Weigel began to work with plants during his postdoctoral research with Elliot M. Meyerowitz at Caltech, where he cloned the floral regulator LEAFY from Arabidopsis thaliana.[3] From 1993 to 2002, he was an Assistant and then Associate Professor at the Salk Institute for Biological Studies in La Jolla. In 2002, he accepted an appointment as Scientific Member and Director at the Max Planck Institute for Developmental Biology, where he founded the Department for Molecular Biology. He is also an Adjunct Professor at the Salk Institute and the University of Tübingen.
During the 1990s, Weigel mostly studied the development of individual flowers and how the onset of flowering is regulated. His group made important discoveries in both areas.
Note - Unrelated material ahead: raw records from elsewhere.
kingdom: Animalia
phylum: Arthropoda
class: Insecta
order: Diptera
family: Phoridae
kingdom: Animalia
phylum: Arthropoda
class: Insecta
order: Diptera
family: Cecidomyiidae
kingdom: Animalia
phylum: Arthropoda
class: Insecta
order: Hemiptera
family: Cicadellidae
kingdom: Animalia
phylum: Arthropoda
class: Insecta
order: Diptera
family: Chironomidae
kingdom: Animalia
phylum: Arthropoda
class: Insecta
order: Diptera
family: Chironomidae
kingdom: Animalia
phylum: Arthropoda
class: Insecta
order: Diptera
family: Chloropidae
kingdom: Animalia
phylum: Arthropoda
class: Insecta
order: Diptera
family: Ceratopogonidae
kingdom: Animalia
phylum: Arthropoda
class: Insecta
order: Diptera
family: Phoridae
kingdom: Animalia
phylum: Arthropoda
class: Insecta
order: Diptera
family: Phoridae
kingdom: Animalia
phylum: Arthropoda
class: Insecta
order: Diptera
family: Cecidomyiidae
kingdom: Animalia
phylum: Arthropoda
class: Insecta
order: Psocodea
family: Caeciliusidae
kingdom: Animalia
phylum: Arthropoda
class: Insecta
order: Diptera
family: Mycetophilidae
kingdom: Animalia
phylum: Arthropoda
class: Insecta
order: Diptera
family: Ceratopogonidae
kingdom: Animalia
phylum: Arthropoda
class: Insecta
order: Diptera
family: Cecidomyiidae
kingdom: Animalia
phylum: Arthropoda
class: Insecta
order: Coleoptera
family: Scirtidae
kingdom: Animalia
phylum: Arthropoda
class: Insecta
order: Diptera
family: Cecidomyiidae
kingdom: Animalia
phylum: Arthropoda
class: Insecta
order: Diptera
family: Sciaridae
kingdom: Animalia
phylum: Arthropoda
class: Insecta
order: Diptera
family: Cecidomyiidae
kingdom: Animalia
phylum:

Together with Ove Nilsson, he demonstrated that transfer of the LEAFY gene from Arabidopsis thaliana to aspen trees was sufficient to reduce the time to flowering from years to months.[4] Weigel and his team isolated the FT gene,[5] which was later found to be an important component of the mobile signal inducing flowering.[6] New genetic tools developed by his group led to the discovery of the first microRNA mutant in plants.[7]
Through his study of factors that control the onset of flowering, a quintessential adaptive trait, Weigel became interested in more general questions of evolution. Apart from work on genetic variation in environment-dependent developmental processes, his group is known for the generation of extensive genomic resources, such as the first haplotype map for a non-mammalian species.[8][9] To further exploit and advance the understanding of genetic variation, Weigel and colleagues initiated the 1001 Genomes project for Arabidopsis thaliana. Related to this is a new area of interest, in reproductive isolation. In collaboration with Jeffery Dangl, his group discovered that genetic barriers in plants are often associated with autoimmunity. In work led by former postdoc Kirsten Bomblies, now an Assistant Professor at Harvard, they could show that in certain hybrid offspring, specific gene products contributed by one of the parents may be inappropriately recognized as foreign and pathogenic, and thus trigger pervasive cell death throughout the plant.[10]